Thursday, February 17, 2011

The Meaning of Service

Once again, good ol' Bob comes to my intellectual rescue on a morning all my neurons aren't connecting with each other to produce my usual top-quality post. Let's talk about "service."

Consider the various "services" with which we interact every day:

The Internal Revenue Service;

The US Postal Service;

Your Telephone Service;

Your Cable TV Service;

The Civil Service;

Various State, City, County, and Public Services;

Any company's Customer Service;

Congressional efforts to service the national debt;

Given how all these various organizations tend to treat you, you might reasonably be confused over the meaning of the word service. It all became clear the other day, though, when I was visiting a local dairy farm and overheard two farmers discussing their respective herds. One of the farmers told the other that he had arranged for a bull to service his cows.

Now, I understand.

There's another take on service, too.

One day the parish priest came into the church and found a little boy staring intently at a large brass plaque with a long list of names that hung on the wall of the vestibule.

"Can I help you, son?" the priest asked.

"What are all these names? the boy asked him.

"Those are the names of the members of our parish who have died in the service," the priest patiently explained.

The little boy turned to the priest and looked at him with wide eyes.

"Would that have been the nine o'clock service, or the eleven o'clock service?" he asked.

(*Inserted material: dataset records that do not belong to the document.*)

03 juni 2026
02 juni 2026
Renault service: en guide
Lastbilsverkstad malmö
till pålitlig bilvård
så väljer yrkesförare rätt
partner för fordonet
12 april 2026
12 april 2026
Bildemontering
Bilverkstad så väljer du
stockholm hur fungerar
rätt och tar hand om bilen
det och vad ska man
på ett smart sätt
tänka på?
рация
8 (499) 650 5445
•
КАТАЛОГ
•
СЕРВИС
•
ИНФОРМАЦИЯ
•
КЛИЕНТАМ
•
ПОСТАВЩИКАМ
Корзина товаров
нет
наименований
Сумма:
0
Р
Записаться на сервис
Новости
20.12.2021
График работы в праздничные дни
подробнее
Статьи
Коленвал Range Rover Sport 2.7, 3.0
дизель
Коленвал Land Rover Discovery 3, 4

Have a good day. More thoughts tomorrow.

Bilbo

P.S. - I found this interesting historical tidbit this morning: today is the anniversary of the birth in 1766 of English economist Thomas Robert Malthus. In 1798, Malthus published his famous pamphlet "An Essay on the Principle of Population," in which he argued that the human population of the earth was growing at a faster rate than the food supply, and that war, disease, and famine were necessary in order to prevent overpopulation. He is remembered today in the adjective malthusian, popular in gloom-and-doom analysis. Because of his dark predictions about humanity's future, Malthus was often accused of being cold-hearted and inhuman...but he actually had a passionate love affair in his youth, and at the age of 38 he married a woman ten years his junior. He wrote in his diary: "Perhaps there is scarcely a man who has once experienced the genuine delight of virtuous love...that does not look back to the period, as the sunny spot of his whole life, where his imagination loves to bask ... which he would most wish to live over again."

B.

3 comments:

Amanda said...

The one about the little boy was cute! I just just imagine a little face with huge eyes questioning ....

Mike said...

My name would be on the 9am service death list.

KathyA said...

Maybe the word 'service' is being confused with 'servitude' -- except in the area of husbandry, of course.